Assigned task:
Every record below must be retyped exactly, with the pictures left out.

Record extracts:
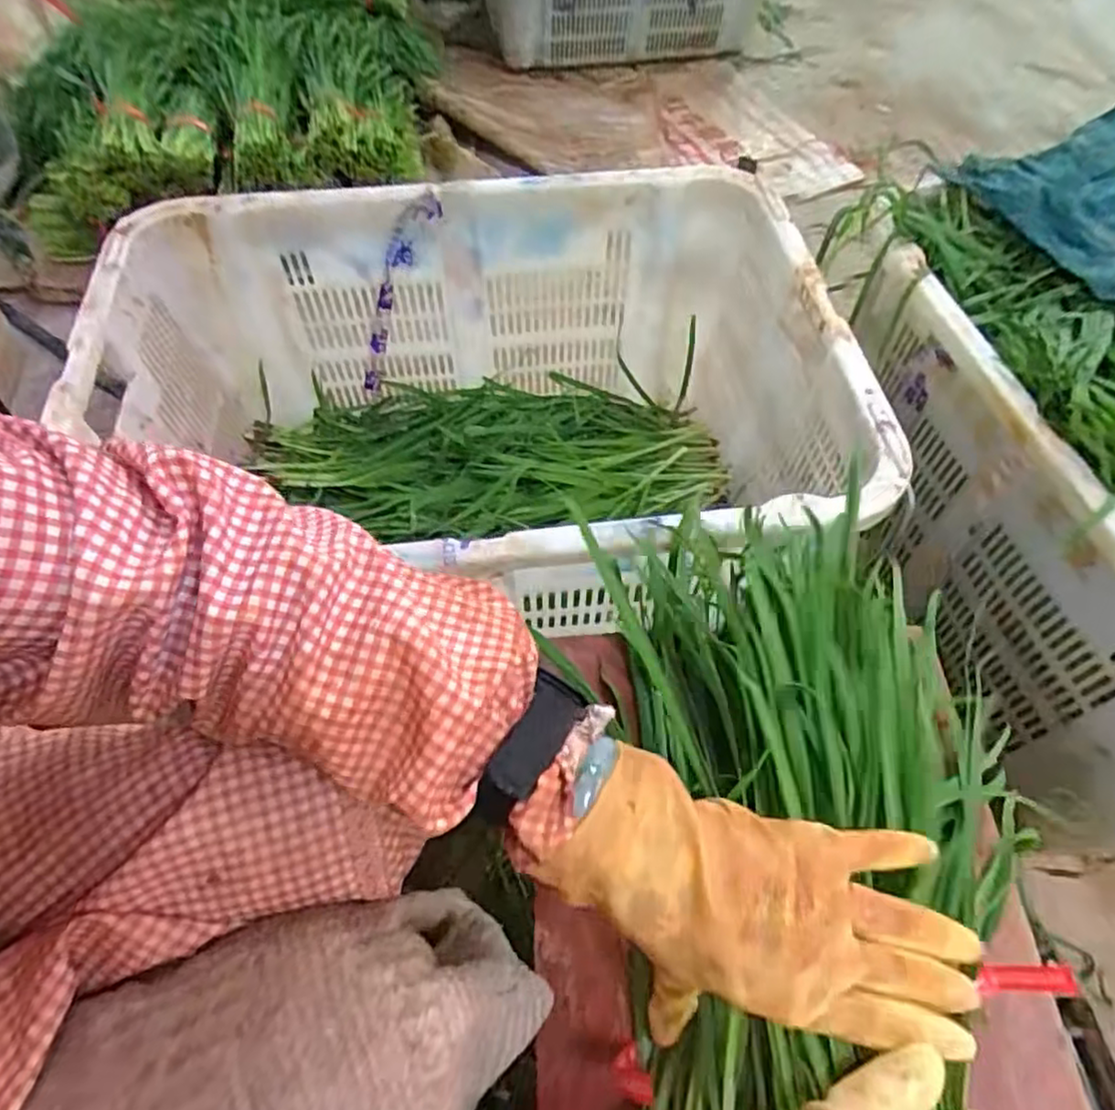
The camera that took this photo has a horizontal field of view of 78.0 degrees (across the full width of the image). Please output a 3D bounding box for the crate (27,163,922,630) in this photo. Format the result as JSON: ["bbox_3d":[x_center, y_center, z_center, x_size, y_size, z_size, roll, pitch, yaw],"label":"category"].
[{"bbox_3d":[-0.089,-0.129,0.749,0.680,0.329,0.489,-6,59,-4],"label":"crate"}]

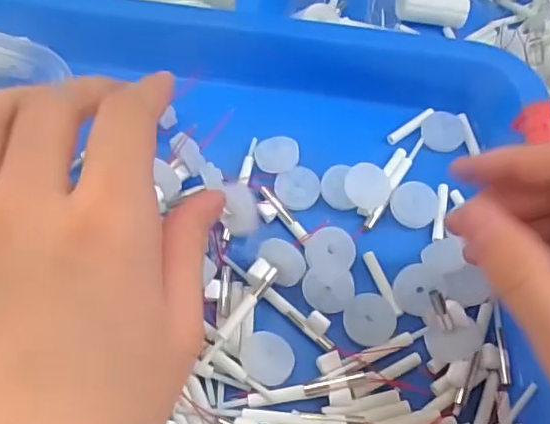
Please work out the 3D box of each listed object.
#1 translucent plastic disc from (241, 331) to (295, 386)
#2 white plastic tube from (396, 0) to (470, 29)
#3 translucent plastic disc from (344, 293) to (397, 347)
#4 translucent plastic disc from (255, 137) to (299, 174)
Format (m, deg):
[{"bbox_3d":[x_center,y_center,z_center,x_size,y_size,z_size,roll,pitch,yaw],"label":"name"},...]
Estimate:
[{"bbox_3d":[-0.002,0.056,0.222,0.020,0.004,0.020,6,68,-16],"label":"translucent plastic disc"},{"bbox_3d":[0.095,-0.125,0.348,0.043,0.014,0.018,15,51,10],"label":"white plastic tube"},{"bbox_3d":[0.039,0.044,0.237,0.021,0.004,0.021,0,78,-1],"label":"translucent plastic disc"},{"bbox_3d":[0.001,-0.027,0.272,0.020,0.005,0.018,9,51,5],"label":"translucent plastic disc"}]

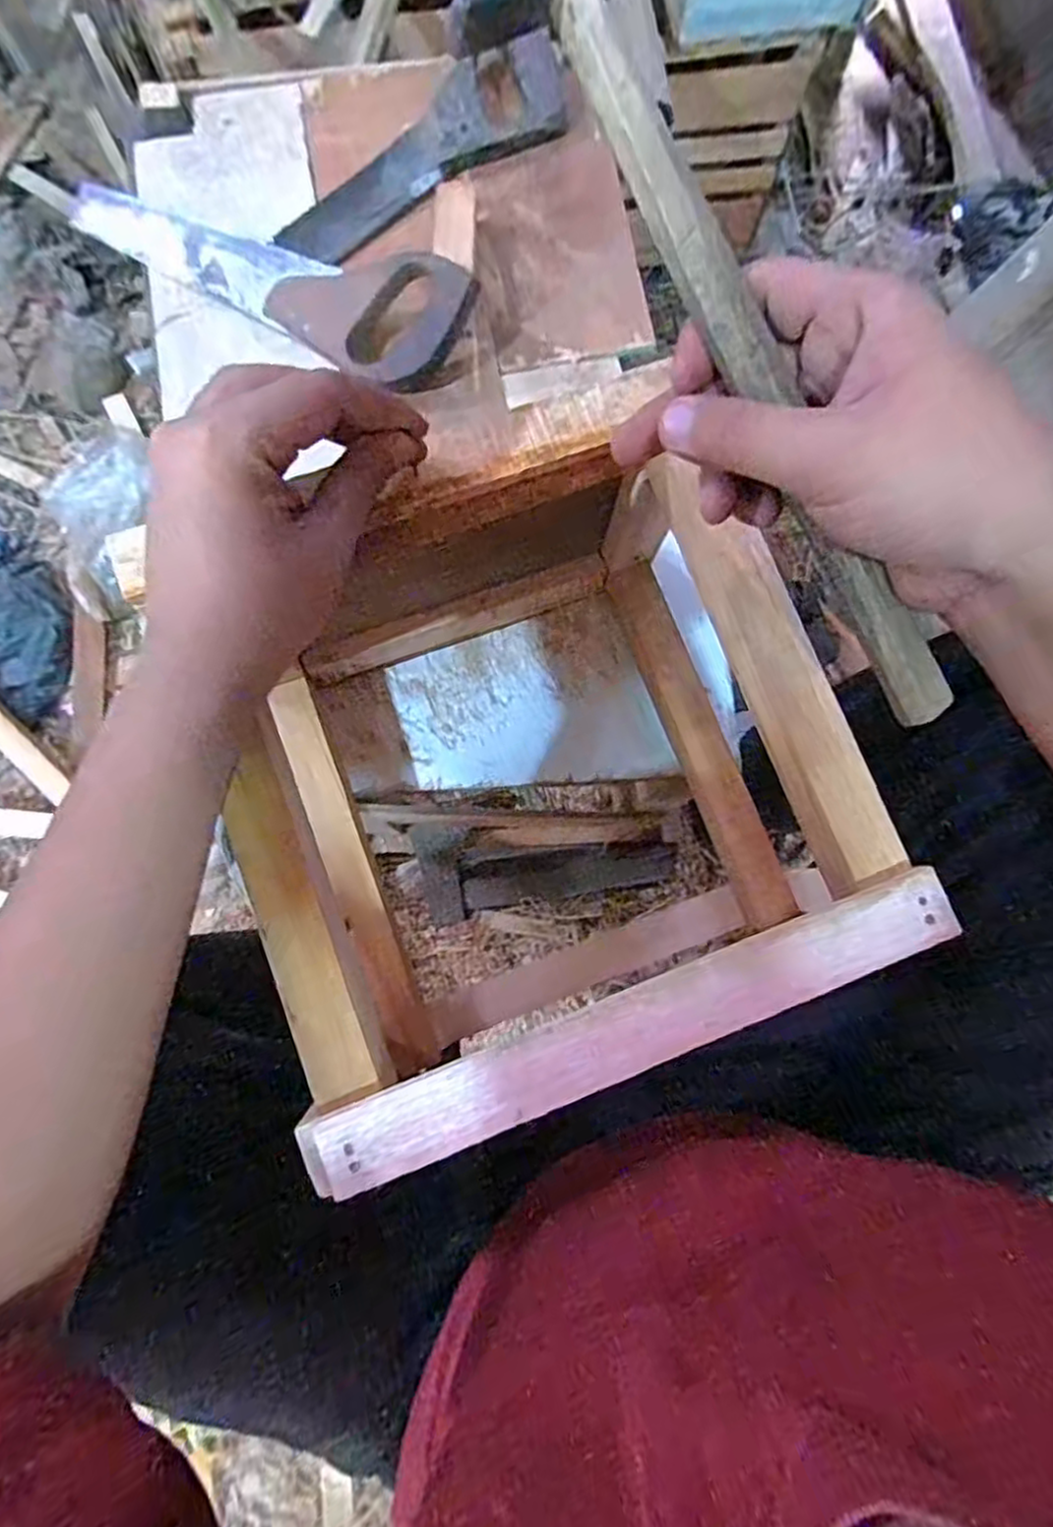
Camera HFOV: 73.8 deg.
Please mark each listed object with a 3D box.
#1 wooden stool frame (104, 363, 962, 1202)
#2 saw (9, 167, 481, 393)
[{"bbox_3d":[0.004,0.010,0.385,0.275,0.174,0.278,-22,79,-3],"label":"wooden stool frame"},{"bbox_3d":[-0.213,-0.404,0.547,0.364,0.047,0.096,29,82,3],"label":"saw"}]

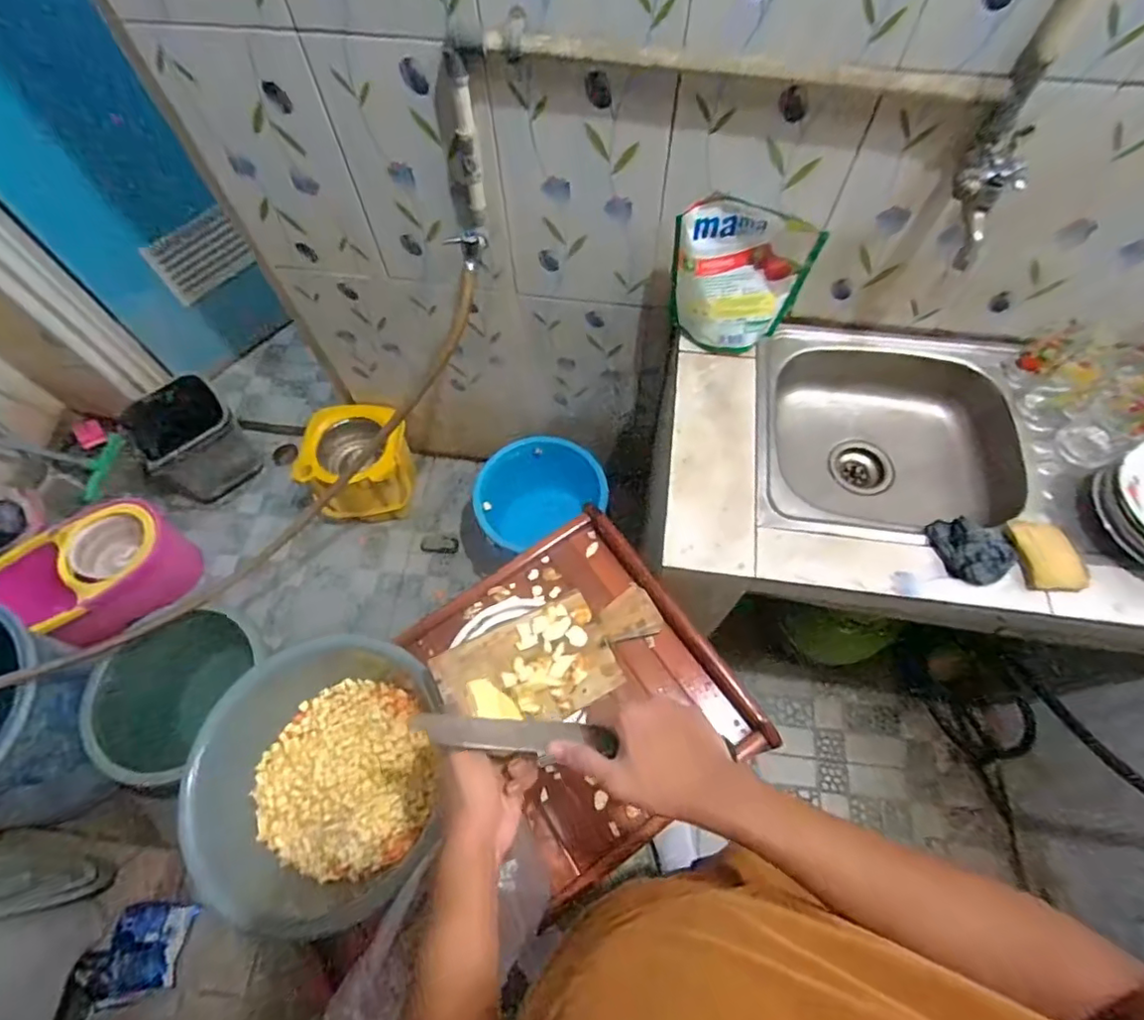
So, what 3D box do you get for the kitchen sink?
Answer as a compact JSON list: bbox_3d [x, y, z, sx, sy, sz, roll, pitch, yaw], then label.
[{"bbox_3d":[0.513,-0.105,0.964,0.424,0.175,0.392,7,65,4],"label":"kitchen sink"}]

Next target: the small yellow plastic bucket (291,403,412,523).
[{"bbox_3d":[-0.548,-0.110,1.511,0.266,0.281,0.220,-9,64,-3],"label":"small yellow plastic bucket"}]

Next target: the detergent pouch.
[{"bbox_3d":[0.249,-0.348,0.869,0.194,0.241,0.059,13,65,8],"label":"detergent pouch"}]

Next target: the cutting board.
[{"bbox_3d":[-0.019,0.166,0.640,0.254,0.015,0.118,-24,66,-10],"label":"cutting board"}]

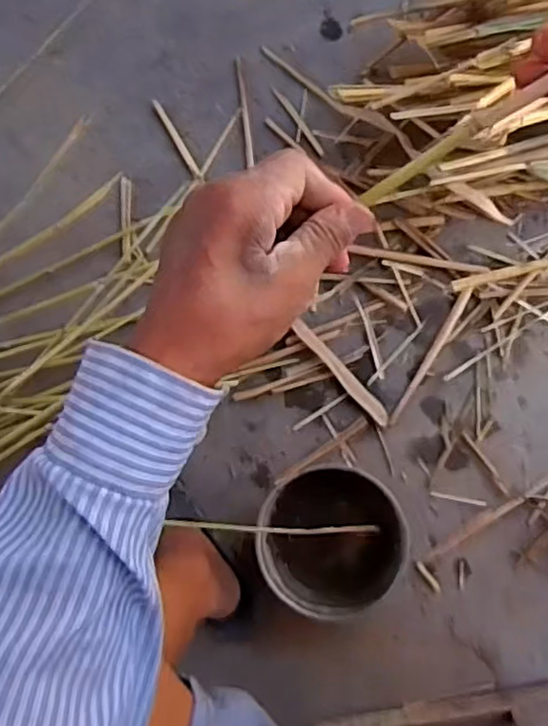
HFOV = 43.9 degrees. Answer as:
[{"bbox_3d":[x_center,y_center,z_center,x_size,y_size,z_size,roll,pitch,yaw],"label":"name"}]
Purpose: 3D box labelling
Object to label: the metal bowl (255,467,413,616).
[{"bbox_3d":[0.065,0.196,0.765,0.154,0.084,0.154,11,86,7],"label":"metal bowl"}]

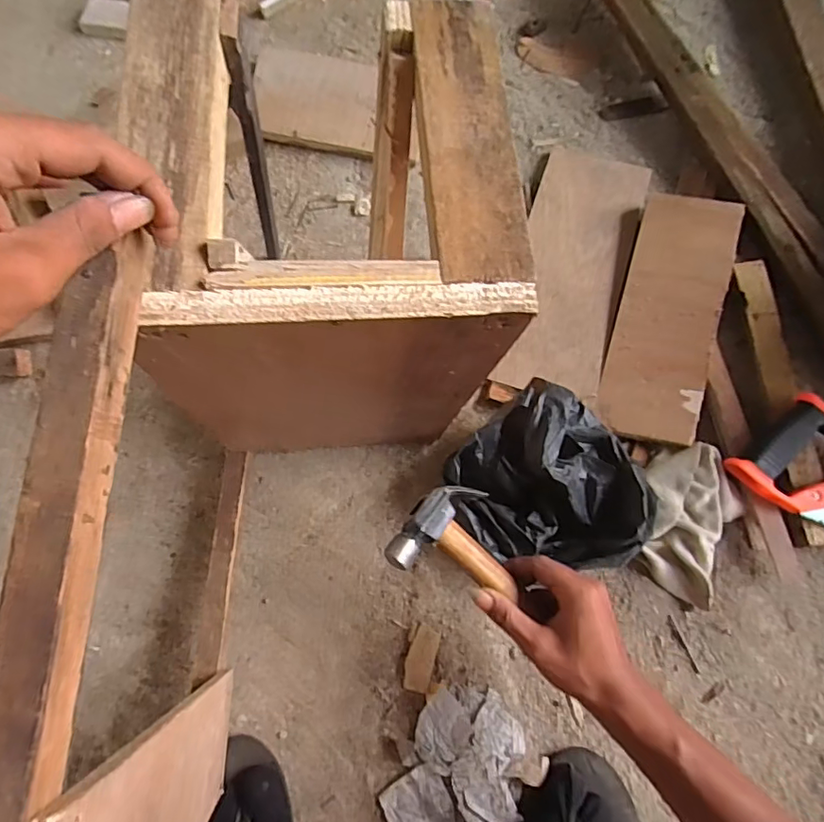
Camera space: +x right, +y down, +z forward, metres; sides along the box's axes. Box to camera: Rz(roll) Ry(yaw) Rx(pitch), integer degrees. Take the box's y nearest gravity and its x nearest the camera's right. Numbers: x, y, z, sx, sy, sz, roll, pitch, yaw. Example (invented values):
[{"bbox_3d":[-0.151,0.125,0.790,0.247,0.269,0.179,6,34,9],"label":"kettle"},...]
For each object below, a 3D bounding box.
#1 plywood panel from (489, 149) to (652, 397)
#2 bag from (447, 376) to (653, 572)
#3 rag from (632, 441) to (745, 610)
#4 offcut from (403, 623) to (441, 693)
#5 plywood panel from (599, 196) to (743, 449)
[{"bbox_3d":[0.192,-0.173,0.645,0.126,0.012,0.331,18,75,6],"label":"plywood panel"},{"bbox_3d":[0.138,0.078,0.530,0.180,0.094,0.167,41,79,11],"label":"bag"},{"bbox_3d":[0.283,0.112,0.551,0.095,0.036,0.148,23,76,7],"label":"rag"},{"bbox_3d":[0.010,0.246,0.531,0.027,0.004,0.061,15,75,5],"label":"offcut"},{"bbox_3d":[0.293,-0.114,0.607,0.104,0.008,0.298,15,78,18],"label":"plywood panel"}]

Response to the task:
The camera that took this photo has a horizontal field of view of 78.0 degrees (across the full width of the image). Please output a 3D bounding box for the crate (27,163,922,630) in this photo. Format the result as JSON: ["bbox_3d":[x_center, y_center, z_center, x_size, y_size, z_size, roll, pitch, yaw],"label":"category"].
[{"bbox_3d":[-0.089,-0.129,0.749,0.680,0.329,0.489,-6,59,-4],"label":"crate"}]

Please work out the 3D box of each listed object.
#1 translucent plastic disc from (241, 331) to (295, 386)
#2 white plastic tube from (396, 0) to (470, 29)
#3 translucent plastic disc from (344, 293) to (397, 347)
#4 translucent plastic disc from (255, 137) to (299, 174)
Format (m, deg):
[{"bbox_3d":[x_center,y_center,z_center,x_size,y_size,z_size,roll,pitch,yaw],"label":"name"},...]
Estimate:
[{"bbox_3d":[-0.002,0.056,0.222,0.020,0.004,0.020,6,68,-16],"label":"translucent plastic disc"},{"bbox_3d":[0.095,-0.125,0.348,0.043,0.014,0.018,15,51,10],"label":"white plastic tube"},{"bbox_3d":[0.039,0.044,0.237,0.021,0.004,0.021,0,78,-1],"label":"translucent plastic disc"},{"bbox_3d":[0.001,-0.027,0.272,0.020,0.005,0.018,9,51,5],"label":"translucent plastic disc"}]

Camera HFOV: 73.8 deg.
Please mark each listed object with a 3D box.
#1 wooden stool frame (104, 363, 962, 1202)
#2 saw (9, 167, 481, 393)
[{"bbox_3d":[0.004,0.010,0.385,0.275,0.174,0.278,-22,79,-3],"label":"wooden stool frame"},{"bbox_3d":[-0.213,-0.404,0.547,0.364,0.047,0.096,29,82,3],"label":"saw"}]

So, what 3D box do you get for the kitchen sink?
Answer as a compact JSON list: bbox_3d [x, y, z, sx, sy, sz, roll, pitch, yaw], then label.
[{"bbox_3d":[0.513,-0.105,0.964,0.424,0.175,0.392,7,65,4],"label":"kitchen sink"}]

Next target: the small yellow plastic bucket (291,403,412,523).
[{"bbox_3d":[-0.548,-0.110,1.511,0.266,0.281,0.220,-9,64,-3],"label":"small yellow plastic bucket"}]

Next target: the detergent pouch.
[{"bbox_3d":[0.249,-0.348,0.869,0.194,0.241,0.059,13,65,8],"label":"detergent pouch"}]

Next target: the cutting board.
[{"bbox_3d":[-0.019,0.166,0.640,0.254,0.015,0.118,-24,66,-10],"label":"cutting board"}]

HFOV = 43.9 degrees. Answer as:
[{"bbox_3d":[x_center,y_center,z_center,x_size,y_size,z_size,roll,pitch,yaw],"label":"name"}]
Purpose: 3D box labelling
Object to label: the metal bowl (255,467,413,616).
[{"bbox_3d":[0.065,0.196,0.765,0.154,0.084,0.154,11,86,7],"label":"metal bowl"}]

Camera space: +x right, +y down, +z forward, metres; sides along the box's axes. Box to camera: Rz(roll) Ry(yaw) Rx(pitch), integer degrees. Take the box's y nearest gravity and its x nearest the camera's right. Numbers: x, y, z, sx, sy, sz, roll, pitch, yaw. Example (invented values):
[{"bbox_3d":[-0.151,0.125,0.790,0.247,0.269,0.179,6,34,9],"label":"kettle"},...]
For each object below, a 3D bounding box.
#1 plywood panel from (489, 149) to (652, 397)
#2 bag from (447, 376) to (653, 572)
#3 rag from (632, 441) to (745, 610)
#4 offcut from (403, 623) to (441, 693)
#5 plywood panel from (599, 196) to (743, 449)
[{"bbox_3d":[0.192,-0.173,0.645,0.126,0.012,0.331,18,75,6],"label":"plywood panel"},{"bbox_3d":[0.138,0.078,0.530,0.180,0.094,0.167,41,79,11],"label":"bag"},{"bbox_3d":[0.283,0.112,0.551,0.095,0.036,0.148,23,76,7],"label":"rag"},{"bbox_3d":[0.010,0.246,0.531,0.027,0.004,0.061,15,75,5],"label":"offcut"},{"bbox_3d":[0.293,-0.114,0.607,0.104,0.008,0.298,15,78,18],"label":"plywood panel"}]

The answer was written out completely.